◆ Stored data

• • • • •

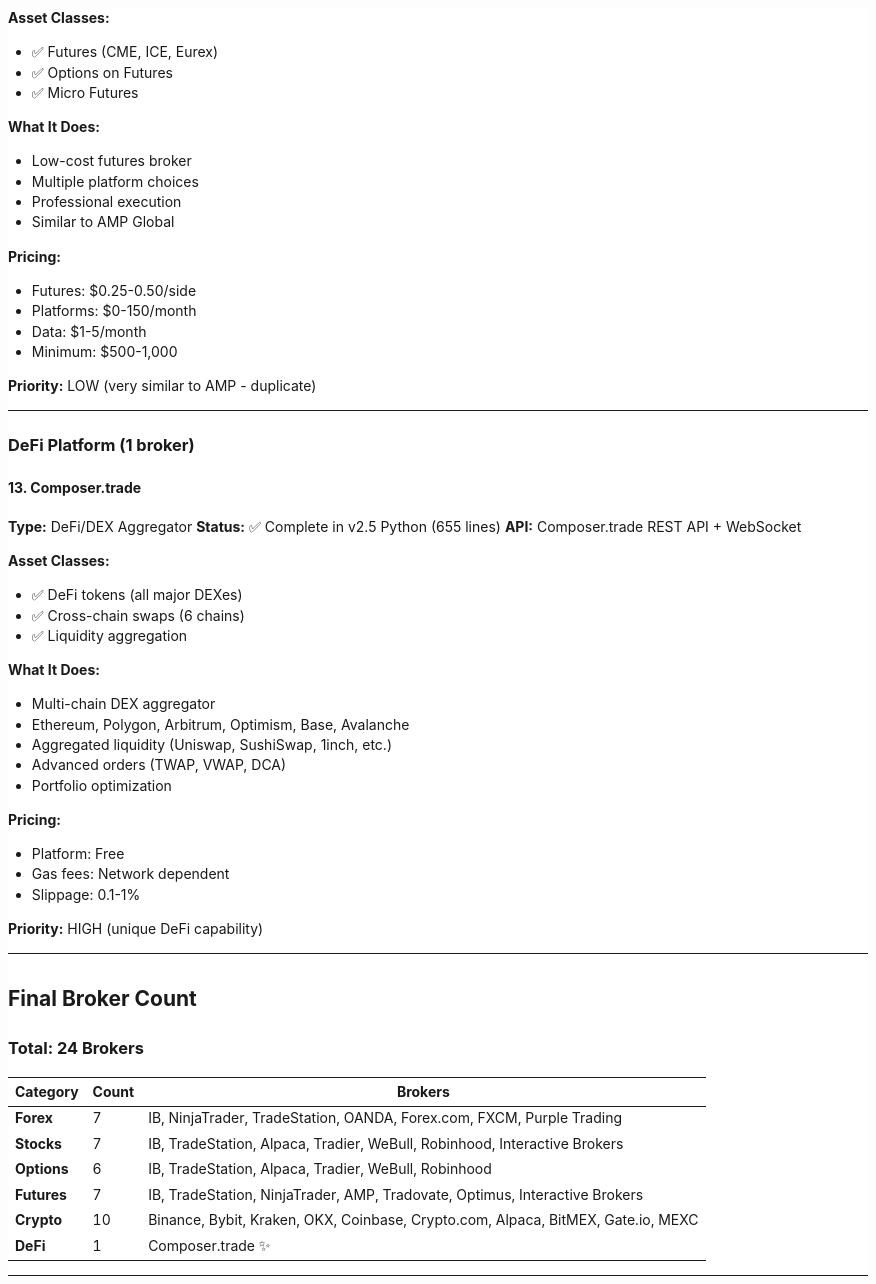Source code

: **Asset Classes:**
- ✅ Futures (CME, ICE, Eurex)
- ✅ Options on Futures
- ✅ Micro Futures

**What It Does:**
- Low-cost futures broker
- Multiple platform choices
- Professional execution
- Similar to AMP Global

**Pricing:**
- Futures: $0.25-0.50/side
- Platforms: $0-150/month
- Data: $1-5/month
- Minimum: $500-1,000

**Priority:** LOW (very similar to AMP - duplicate)

---

### **DeFi Platform (1 broker)**

#### 13. **Composer.trade**
**Type:** DeFi/DEX Aggregator
**Status:** ✅ Complete in v2.5 Python (655 lines)
**API:** Composer.trade REST API + WebSocket

**Asset Classes:**
- ✅ DeFi tokens (all major DEXes)
- ✅ Cross-chain swaps (6 chains)
- ✅ Liquidity aggregation

**What It Does:**
- Multi-chain DEX aggregator
- Ethereum, Polygon, Arbitrum, Optimism, Base, Avalanche
- Aggregated liquidity (Uniswap, SushiSwap, 1inch, etc.)
- Advanced orders (TWAP, VWAP, DCA)
- Portfolio optimization

**Pricing:**
- Platform: Free
- Gas fees: Network dependent
- Slippage: 0.1-1%

**Priority:** HIGH (unique DeFi capability)

---

## Final Broker Count

### **Total: 24 Brokers**

| Category | Count | Brokers |
|----------|-------|---------|
| **Forex** | 7 | IB, NinjaTrader, TradeStation, OANDA, Forex.com, FXCM, Purple Trading |
| **Stocks** | 7 | IB, TradeStation, Alpaca, Tradier, WeBull, Robinhood, Interactive Brokers |
| **Options** | 6 | IB, TradeStation, Alpaca, Tradier, WeBull, Robinhood |
| **Futures** | 7 | IB, TradeStation, NinjaTrader, AMP, Tradovate, Optimus, Interactive Brokers |
| **Crypto** | 10 | Binance, Bybit, Kraken, OKX, Coinbase, Crypto.com, Alpaca, BitMEX, Gate.io, MEXC |
| **DeFi** | 1 | Composer.trade ✨ |

---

• • • • •

◆ Description of the task
Only what runs from the line containing "Optimus, Interactive Brokers |" through the final line of the entries above belongs in the answer, restated exactly.

◆ Exercise result
| **Futures** | 7 | IB, TradeStation, NinjaTrader, AMP, Tradovate, Optimus, Interactive Brokers |
| **Crypto** | 10 | Binance, Bybit, Kraken, OKX, Coinbase, Crypto.com, Alpaca, BitMEX, Gate.io, MEXC |
| **DeFi** | 1 | Composer.trade ✨ |

---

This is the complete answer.